Processing trauma memories should be done when you are able to stay within the window of tolerance: That is, where you are not overwhelmed by emotions or bodily reactions. If you become overwhelmed by trauma memories, then you're outside the window of tolerance. The feeling brain takes over, and the thinking brain shuts down. Fight, flight, or freeze responses are triggered. Survival strategies you learned in the past are repeated. If this happens, you risk reliving the trauma and even being retraumatized.
For processing, integration, and healing to occur, the brain's thinking, feeling, and instinct parts must be active, communicating and listening to one another.
The thinking brain must be trained to be sensitive and aware of the feelings and bodily reactions that come up, so it can tell the feelings and the body that "we're scared, but this is not dangerous" or "we are safe now."
In processing trauma memories, it's essential to pace oneself with the guidance of a qualified therapist so it won't be too much too soon.
There are many ways to work with trauma memories. In addition to talking, writing, art, and music may be therapeutic strategies to get in touch with and express aspects of the trauma for which there may not be words yet.
Being fully alive in the present
Traumatized people often feel detached from their thoughts, feelings, body, other people, and the world around them. The goal of trauma recovery is reconnecting and becoming fully alive in the present.

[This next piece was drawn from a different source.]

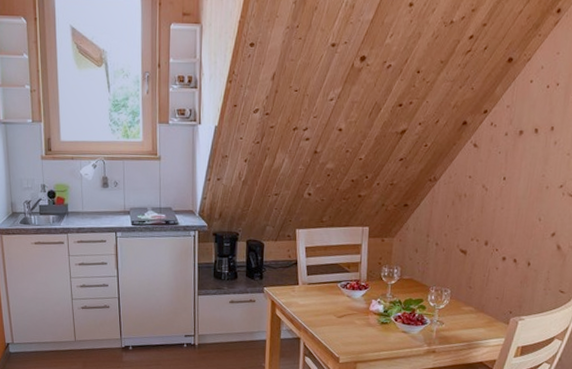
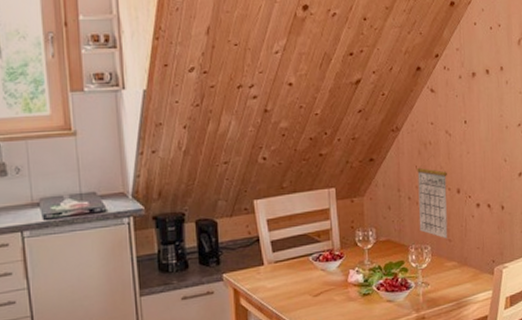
calendar: none [442,206,478,286] -> present [417,154,448,239]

For this to become a reality, you need self-awareness and mindfulness. This means being fully present in your mind, body, and environment. And to notice and reflect on what is going on inside you and around you.
Many people find that deep breathing, relaxation techniques, stretching, walking, and nature help them become more aware and grounded in the present. When you become more open and sensitive to what is going on inside you and around you, you will feel more alive.

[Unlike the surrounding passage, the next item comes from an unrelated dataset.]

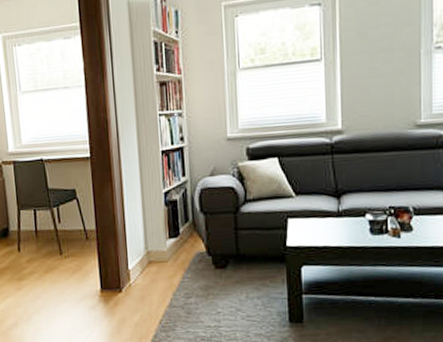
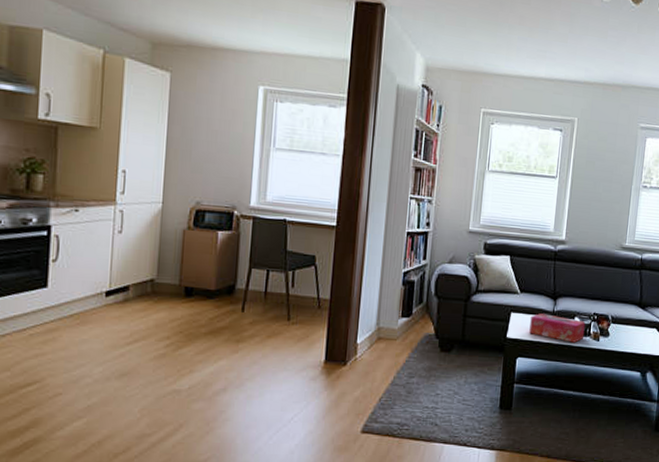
tissue box: none [312,215,381,243] -> present [529,313,586,343]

To feel physically and emotionally safe, we need people in our lives who are available, sensitive, and responsive. People that come close and provide support when we experience distress, fear, and pain.
Family, friends, therapists, support groups, and religious communities may provide that.
For some, bonding with a dog, a horse, or some other animal may also provide a healing experience of closeness to another being. Being connected and supported is the most powerful protection against becoming traumatized, and it is essential in trauma recovery.
Even if you have been alone and lacked support in the past, you may connect with others now and in the future. Being loved by, supported by, and close to available, sensitive, and responsive people is healing. Recovery happens in relationships.